On one dark night of the soul, there came a reckoning for Jacob. It was the night of his humiliation - the night he received a permanent reminder that whatever gifts we have received from God, as Saint Paul says, we have received in finite earthen vessels. This vessel, so fragile, vulnerable to a thousand afflictions, which breaks down, grows old and unsightly after so brief a span, is contrary to every reasonable explanation, a proper mansion for the Spirit of God who is the Lord and Giver of life. How easily tempted we are to reject life on those terms and compensate out of fear of being cheated by panting after dust. The temptation is perennial. The chance for security in a multitude of other guises, the attractive prospect of a world beaten at its own game, become the epiphanies of idols who are the smiling pretenders of the Lord and Giver of life. And it is these idols to whom we turn in unconscious apostasy. But we are wrong, and it is a fatal error. The transcendent power belongs to God alone and to no idol of our own. Let us remember, says Paul, that while it is the nature of life for us to be afflicted, we are not crushed; we are perplexed, but not driven to despair; persecuted, but not forsaken; struck down but not destroyed; in fact, we carry death about with us at all times and in all places. But it is the death of Jesus; which means that we also carry about with us at all times and in all places the resurrection power of Jesus. He proved once and for all that His is Spirit which is Lord - His the Spirit which gives life!
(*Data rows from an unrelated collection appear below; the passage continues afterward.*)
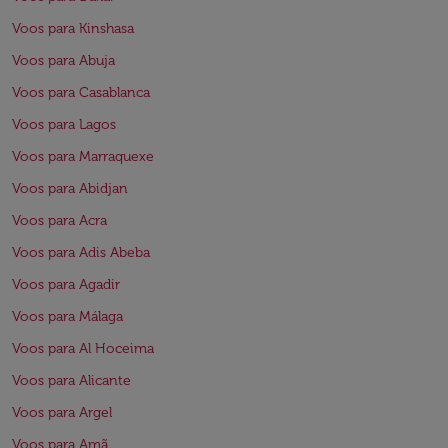
Voos para Kinshasa
Voos para Abuja
Voos para Casablanca
Voos para Lagos
Voos para Marraquexe
Voos para Abidjan
Voos para Acra
Voos para Adis Abeba
Voos para Agadir
Voos para Málaga
Voos para Al Hoceima
Voos para Alicante
Voos para Argel
Voos para Amã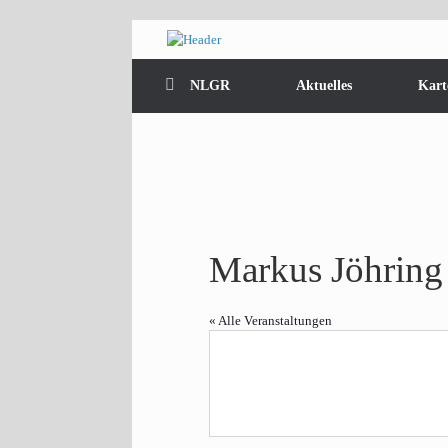
Zum
Inhalt
springen
NLGR
Aktuelles
Kart
Markus Jöhring
« Alle Veranstaltungen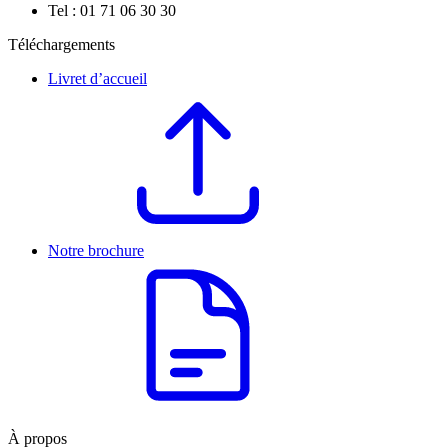
Tel : 01 71 06 30 30
Téléchargements
Livret d’accueil
Notre brochure
À propos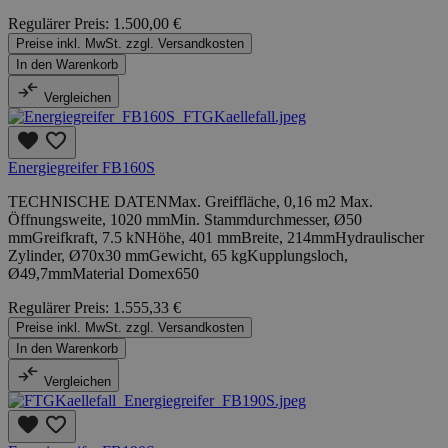
Regulärer Preis:
1.500,00 €
Preise inkl. MwSt. zzgl. Versandkosten
In den Warenkorb
Vergleichen
Energiegreifer FB160S
TECHNISCHE DATENMax. Greiffläche, 0,16 m2 Max.
Öffnungsweite, 1020 mmMin. Stammdurchmesser, Ø50
mmGreifkraft, 7.5 kNHöhe, 401 mmBreite, 214mmHydraulischer
Zylinder, Ø70x30 mmGewicht, 65 kgKupplungsloch,
Ø49,7mmMaterial Domex650
Regulärer Preis:
1.555,33 €
Preise inkl. MwSt. zzgl. Versandkosten
In den Warenkorb
Vergleichen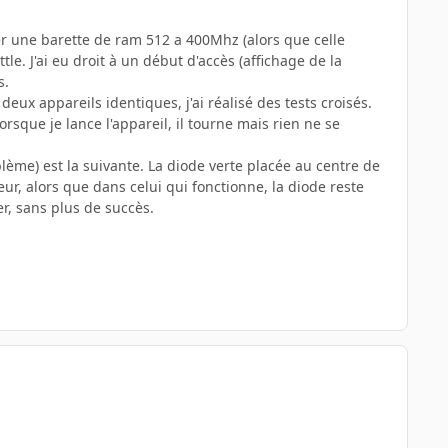
ter une barette de ram 512 a 400Mhz (alors que celle
tle. J'ai eu droit à un début d'accès (affichage de la
s.
eux appareils identiques, j'ai réalisé des tests croisés.
rsque je lance l'appareil, il tourne mais rien ne se
blème) est la suivante. La diode verte placée au centre de
teur, alors que dans celui qui fonctionne, la diode reste
er, sans plus de succès.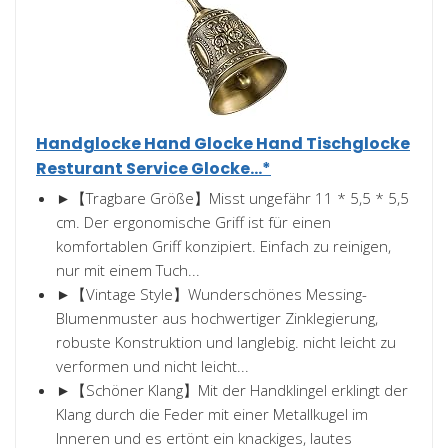
Handglocke Hand Glocke Hand Tischglocke
Resturant Service Glocke...*
►【Tragbare Größe】Misst ungefähr 11 * 5,5 * 5,5
cm. Der ergonomische Griff ist für einen
komfortablen Griff konzipiert. Einfach zu reinigen,
nur mit einem Tuch...
►【Vintage Style】Wunderschönes Messing-
Blumenmuster aus hochwertiger Zinklegierung,
robuste Konstruktion und langlebig. nicht leicht zu
verformen und nicht leicht...
►【Schöner Klang】Mit der Handklingel erklingt der
Klang durch die Feder mit einer Metallkugel im
Inneren und es ertönt ein knackiges, lautes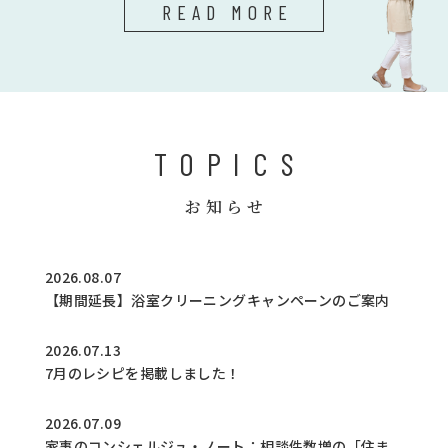
READ MORE
TOPICS
お知らせ
2026.08.07
【期間延長】浴室クリーニングキャンペーンのご案内
2026.07.13
7月のレシピを掲載しました！
2026.07.09
家事のコンシェルジュ・ノート：相談件数増の「住ま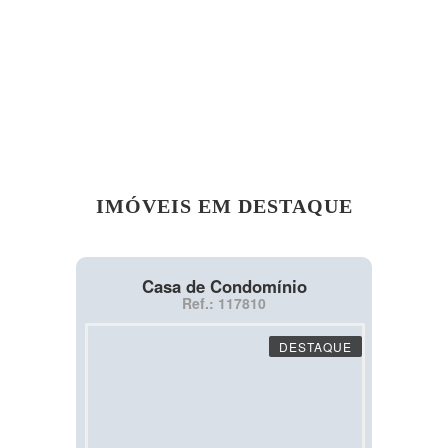
IMÓVEIS EM DESTAQUE
Casa de Condomínio
Ref.: 117810
DESTAQUE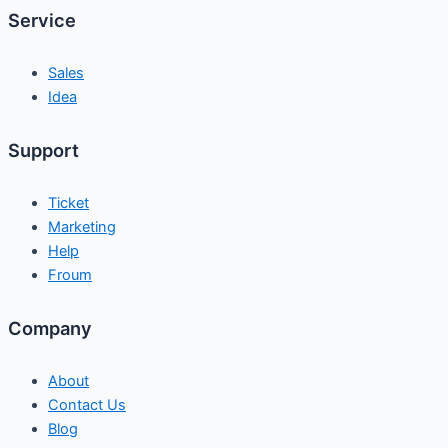
Service
Sales
Idea
Support
Ticket
Marketing
Help
Froum
Company
About
Contact Us
Blog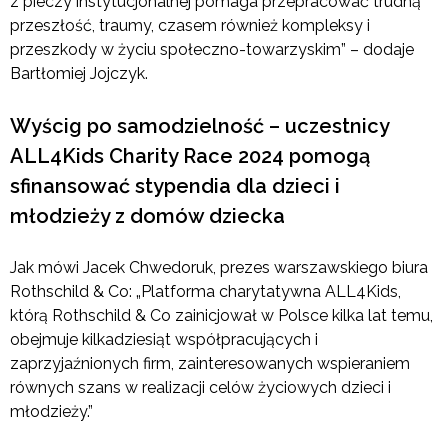
z pieczy instytucjonalnej pomaga przepracować trudną
przeszłość, traumy, czasem również kompleksy i
przeszkody w życiu społeczno-towarzyskim” – dodaje
Bartłomiej Jojczyk.
Wyścig po samodzielność – uczestnicy
ALL4Kids Charity Race 2024 pomogą
sfinansować stypendia dla dzieci i
młodzieży z domów dziecka
Jak mówi Jacek Chwedoruk, prezes warszawskiego biura
Rothschild & Co: „Platforma charytatywna ALL4Kids,
którą Rothschild & Co zainicjował w Polsce kilka lat temu,
obejmuje kilkadziesiąt współpracujących i
zaprzyjaźnionych firm, zainteresowanych wspieraniem
równych szans w realizacji celów życiowych dzieci i
młodzieży.”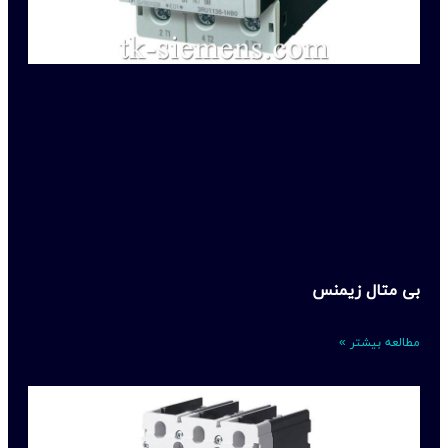
بی متال زیمنس
مطالعه بیشتر »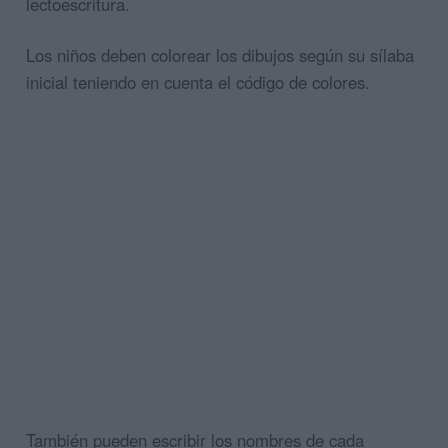
lectoescritura.
Los niños deben colorear los dibujos según su sílaba
inicial teniendo en cuenta el código de colores.
También pueden escribir los nombres de cada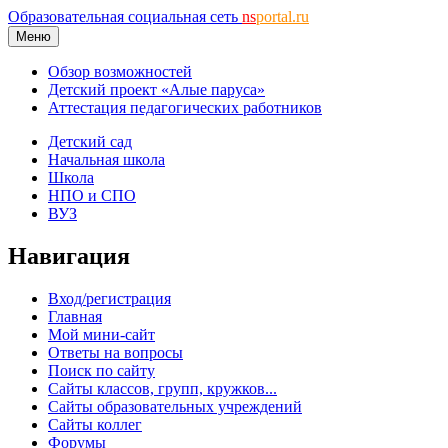
Образовательная социальная сеть
ns
portal.ru
Меню
Обзор возможностей
Детский проект «Алые паруса»
Аттестация педагогических работников
Детский сад
Начальная школа
Школа
НПО и СПО
ВУЗ
Навигация
Вход/регистрация
Главная
Мой мини-сайт
Ответы на вопросы
Поиск по сайту
Сайты классов, групп, кружков...
Сайты образовательных учреждений
Сайты коллег
Форумы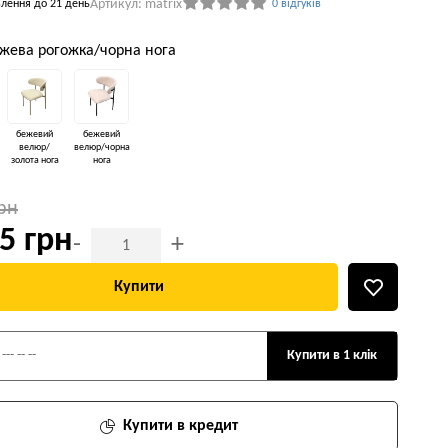
Артикул: matrix
влення до 21 день
0 відгуків
ежева рогожка/чорна нога
бежевий
бежевий
велюр/
велюр/чорна
золота нога
нога
грн
5 грн
-
+
Купити
Купити в 1 клік
Купити в кредит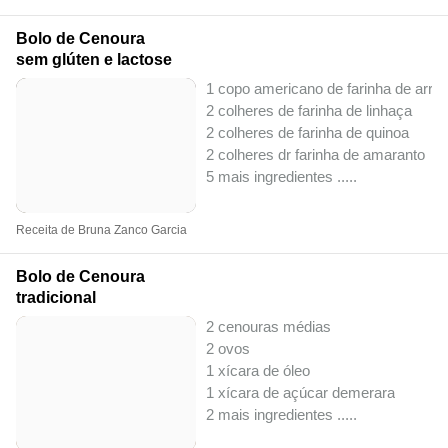
Bolo de Cenoura
sem glúten e lactose
1 copo americano de farinha de arroz 
2 colheres de farinha de linhaça
2 colheres de farinha de quinoa
2 colheres dr farinha de amaranto
5 mais ingredientes ..
...
Receita de Bruna Zanco Garcia
Bolo de Cenoura
tradicional
2 cenouras médias
2 ovos
1 xícara de óleo
1 xícara de açúcar demerara
2 mais ingredientes ..
...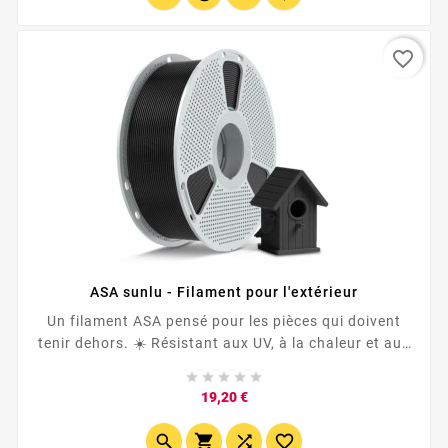
favorite_border
ASA sunlu - Filament pour l'extérieur
Un filament ASA pensé pour les pièces qui doivent
tenir dehors. ☀️ Résistant aux UV, à la chaleur et aux
intempéries . ⚙️ Idéal pour boîtiers, supports, pièces





auto/moto, jardin, signalétique et accessoires
Prix
19,20 €
techniques . 🖨️ Plus exigeant qu’un PLA : à...



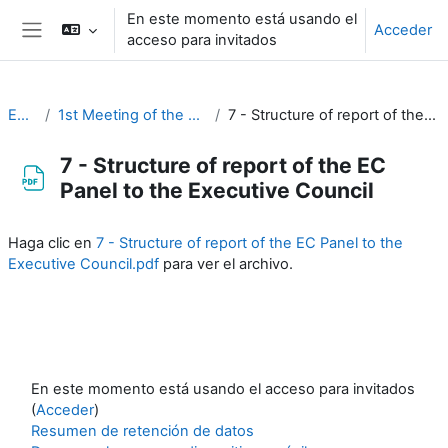
Salta al contenido principal
En este momento está usando el
Acceder
acceso para invitados
Panel lateral
EC-CDP
1st Meeting of the CDP (26-27 August 2020)
7 - Structure of report of the EC Panel to the Executive Council
7 - Structure of report of the EC
Panel to the Executive Council
Requisitos de finalización
Haga clic en
7 - Structure of report of the EC Panel to the
Executive Council.pdf
para ver el archivo.
En este momento está usando el acceso para invitados
(
Acceder
)
Resumen de retención de datos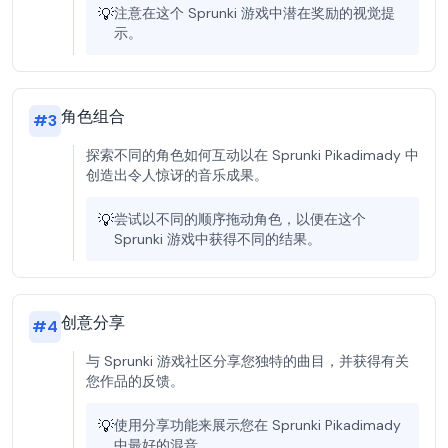
💡
注意在这个 Sprunki 游戏中潜在奖励的视觉提
示。
角色组合
#
3
探索不同的角色如何互动以在 Sprunki Pikadimady 中
创造出令人惊讶的音乐成果。
💡
尝试以不同的顺序拖动角色，以便在这个
Sprunki 游戏中获得不同的结果。
创意分享
#
4
与 Sprunki 游戏社区分享您独特的曲目，并获得有关
您作品的反馈。
💡
使用分享功能来展示您在 Sprunki Pikadimady
中最好的混音。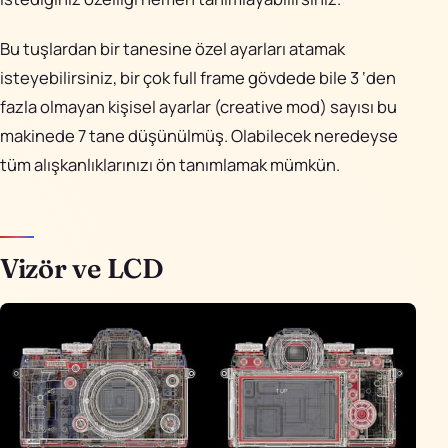
Bu tuşlardan bir tanesine özel ayarları atamak
isteyebilirsiniz, bir çok full frame gövdede bile 3 ‘den
fazla olmayan kişisel ayarlar (creative mod) sayısı bu
makinede 7 tane düşünülmüş. Olabilecek neredeyse
tüm alışkanlıklarınızı ön tanımlamak mümkün.
Vizör ve LCD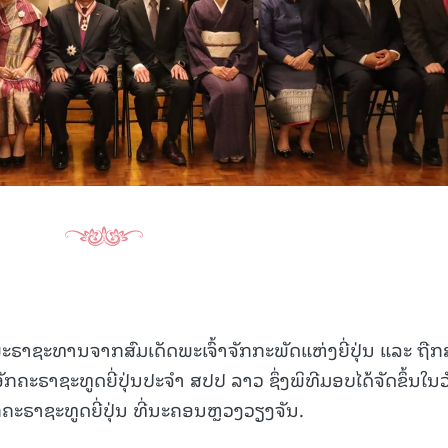
15.040(07-08-20
ພະຣາຊະທານຈາກສົມເດັດພະເຈົ້າຈັກກະພັດແຫ່ງຍີ່ປຸ່ນ ແລະ ຖືກສ
ັກຄະຣາຊະທູດຍີ່ປຸ່ນປະຈຳ ສປປ ລາວ ຊຶ່ງພິທີມອບໄດ້ຈັດຂຶ້ນໃນວ
ຄະຣາຊະທູດຍີ່ປຸ່ນ ທີ່ນະຄອນຫຼວງວຽງຈັນ.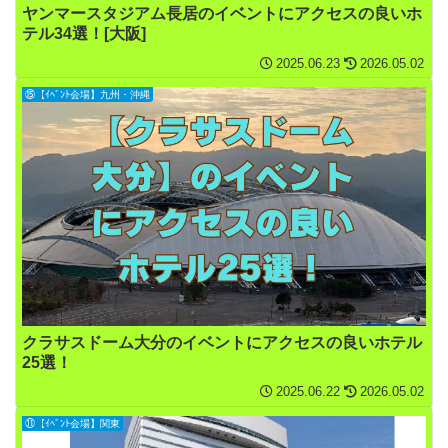
ヤンマースタジアム長居のイベントにアクセスの良いホ
テル34選！[大阪]
2025.06.23
2026.05.02
⑮【ｲﾍﾞﾝﾄ会場】九州・沖縄
クラサスドーム大分のイベントにアクセスの良いホテル
25選！
2025.06.22
2026.05.02
⑪【ｲﾍﾞﾝﾄ会場】関東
God lames us often, but He does not depart without a blessing. Jacob limped the rest of his days to the grave, but every halting step was a reminder of the One from whom blessings flow. Again, the words of Paul: though our outer nature is wasting away, our inner nature is being renewed every day! It is a hard saying for one undergoing the dark night of the soul, wrestling with we know not whom, afflicted, as it were, by one who will not give His name. Yet there is a dawn of light approaching wherein every man will know, like Jacob, that he has been blessed! Thanks be to God.